◆ TASK DETAILS
Below is some material. Set down exactly the line where "std::remove_all_extents_t<T> is an" appears and all lines after it, and stop at the last line.

▼

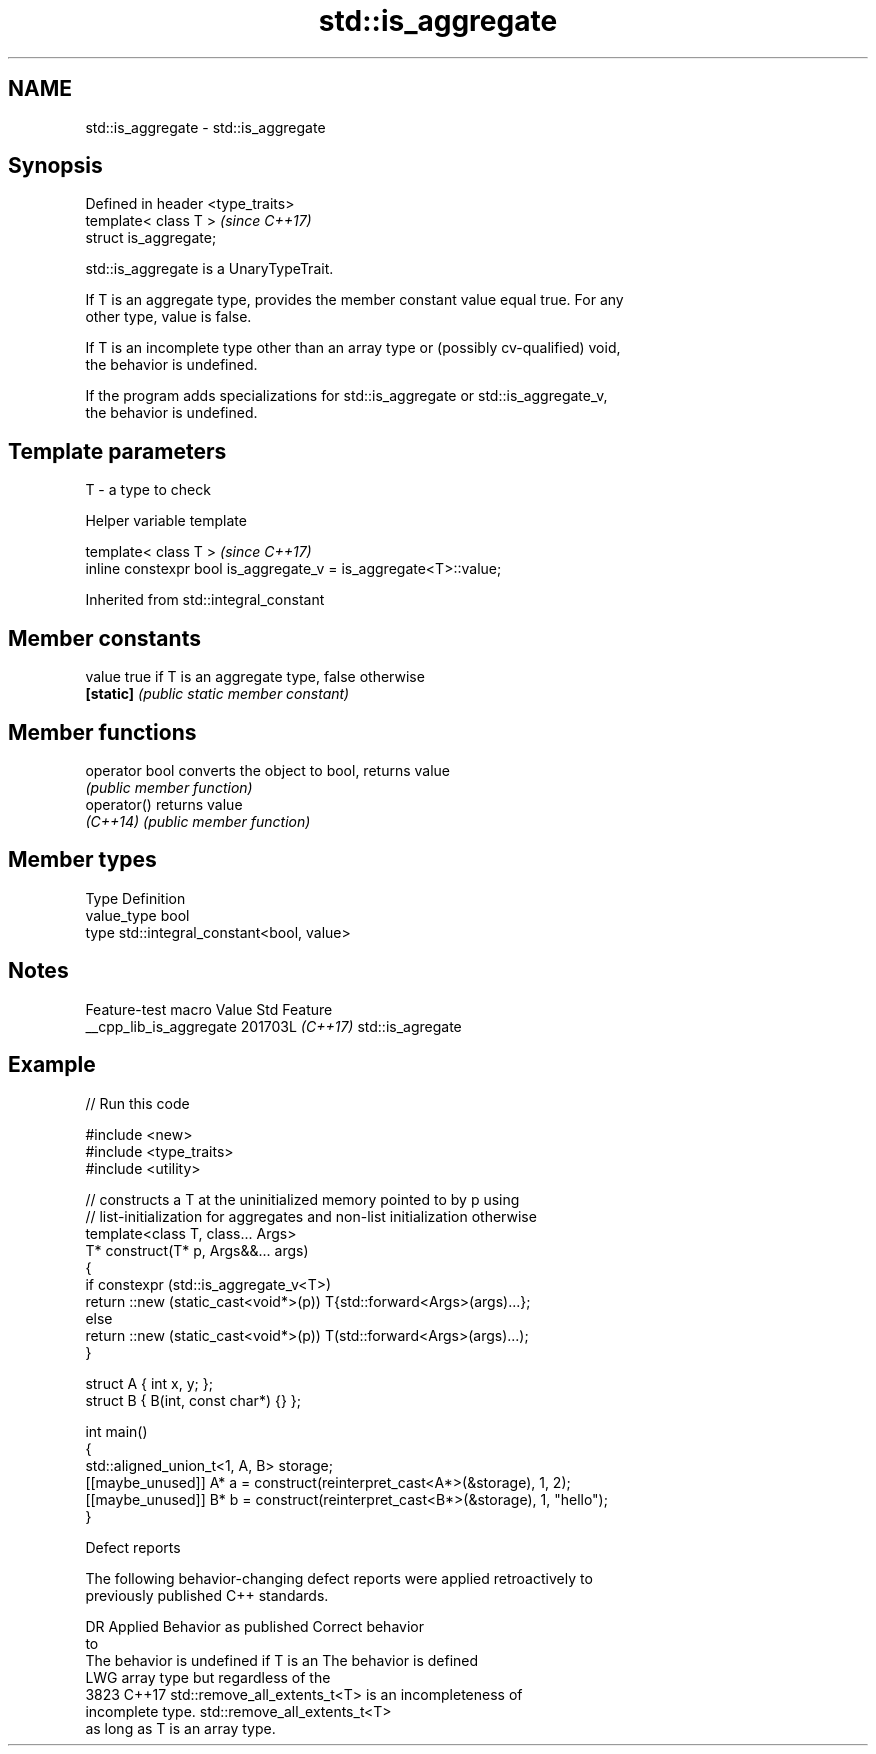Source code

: .TH std::is_aggregate 3 "2024.06.10" "http://cppreference.com" "C++ Standard Libary"
.SH NAME
std::is_aggregate \- std::is_aggregate

.SH Synopsis
   Defined in header <type_traits>
   template< class T >              \fI(since C++17)\fP
   struct is_aggregate;

   std::is_aggregate is a UnaryTypeTrait.

   If T is an aggregate type, provides the member constant value equal true. For any
   other type, value is false.

   If T is an incomplete type other than an array type or (possibly cv-qualified) void,
   the behavior is undefined.

   If the program adds specializations for std::is_aggregate or std::is_aggregate_v,
   the behavior is undefined.

.SH Template parameters

   T - a type to check

   Helper variable template

   template< class T >                                             \fI(since C++17)\fP
   inline constexpr bool is_aggregate_v = is_aggregate<T>::value;



Inherited from std::integral_constant

.SH Member constants

   value    true if T is an aggregate type, false otherwise
   \fB[static]\fP \fI(public static member constant)\fP

.SH Member functions

   operator bool converts the object to bool, returns value
                 \fI(public member function)\fP
   operator()    returns value
   \fI(C++14)\fP       \fI(public member function)\fP

.SH Member types

   Type       Definition
   value_type bool
   type       std::integral_constant<bool, value>

.SH Notes

     Feature-test macro    Value    Std       Feature
   __cpp_lib_is_aggregate 201703L \fI(C++17)\fP std::is_agregate

.SH Example


// Run this code

 #include <new>
 #include <type_traits>
 #include <utility>

 // constructs a T at the uninitialized memory pointed to by p using
 // list-initialization for aggregates and non-list initialization otherwise
 template<class T, class... Args>
 T* construct(T* p, Args&&... args)
 {
     if constexpr (std::is_aggregate_v<T>)
         return ::new (static_cast<void*>(p)) T{std::forward<Args>(args)...};
     else
         return ::new (static_cast<void*>(p)) T(std::forward<Args>(args)...);
 }

 struct A { int x, y; };
 struct B { B(int, const char*) {} };

 int main()
 {
     std::aligned_union_t<1, A, B> storage;
     [[maybe_unused]] A* a = construct(reinterpret_cast<A*>(&storage), 1, 2);
     [[maybe_unused]] B* b = construct(reinterpret_cast<B*>(&storage), 1, "hello");
 }

   Defect reports

   The following behavior-changing defect reports were applied retroactively to
   previously published C++ standards.

    DR   Applied         Behavior as published                 Correct behavior
           to
                 The behavior is undefined if T is an   The behavior is defined
   LWG           array type but                         regardless of the
   3823  C++17   std::remove_all_extents_t<T> is an     incompleteness of
                 incomplete type.                       std::remove_all_extents_t<T>
                                                        as long as T is an array type.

▲

◆ REPLY
   3823  C++17   std::remove_all_extents_t<T> is an     incompleteness of
                 incomplete type.                       std::remove_all_extents_t<T>
                                                        as long as T is an array type.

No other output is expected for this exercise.